Our Aster database was a good match for the project. It allows us to quickly process large amounts of data, run hundreds of ad-hoc queries during the discovery stage, and hide the complexity of the solution by presenting the result of a SQL-MapReduce project a table. This way, we use SQL for what SQL does best — data manipulation — and we use R for modeling, scoring and optimization.
What were the criteria you applied when choosing the solution?
Aster is our MPP database of choice at the moment. It is our default choice for large-scale data manipulations. R was picked because of the multitude of available packages including interfaces to popular modeling and optimization libraries. R’s dplyr package, in particular, is a pleasure to work with.
Were there any mistakes you encountered which you can warn us not to repeat?
Design for change. Business rules, constraints and goals that you started with will change before you’ve even finished coding.
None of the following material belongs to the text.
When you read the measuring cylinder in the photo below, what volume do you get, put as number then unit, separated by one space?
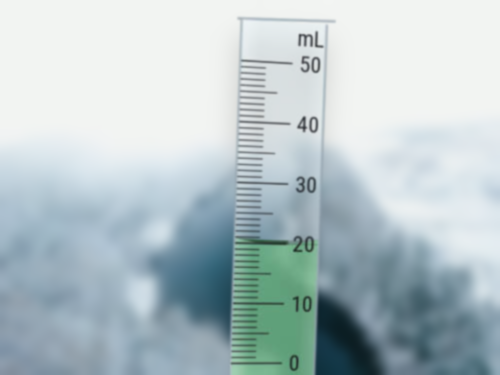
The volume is 20 mL
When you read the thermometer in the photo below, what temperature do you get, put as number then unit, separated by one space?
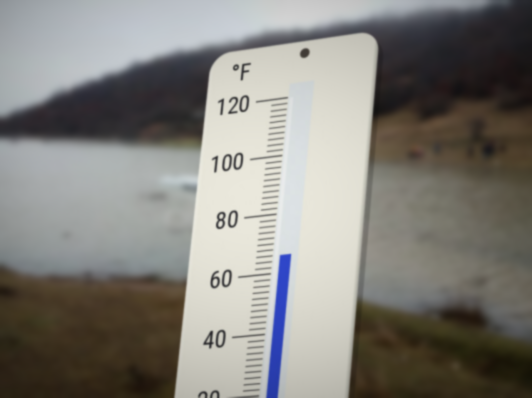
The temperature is 66 °F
Business is very dynamic — a good solution should accommodate for that.

What’s the best advice you can give to someone facing a similar use case?
Enable business users to be as self-sufficient as possible. They should be able to tweak the parameters and get results.
What changes have you seen take place in the job requirements of a data / BI pro since you first started in this field?
We’re expected to handle both technical and business aspects like never before. At the same time, a new breed of technically savvy business users has emerged. It raises the bar for collaboration, as well as the requirements for data quality.
What are the most important tools for companies to implement if they want to succeed in fulfilling the data missions of tomorrow?
Every successful tool needs to advance the idea of “data democratization” — making data easily available to everyone who makes any kind of decisions or answers any questions where data access would support them.
Next, tools need to make data-driven decision-making possible for companies that are currently only “data-aware” at best.
Then, as a next step after BI, practical machine learning should become more readily available to a wider audience.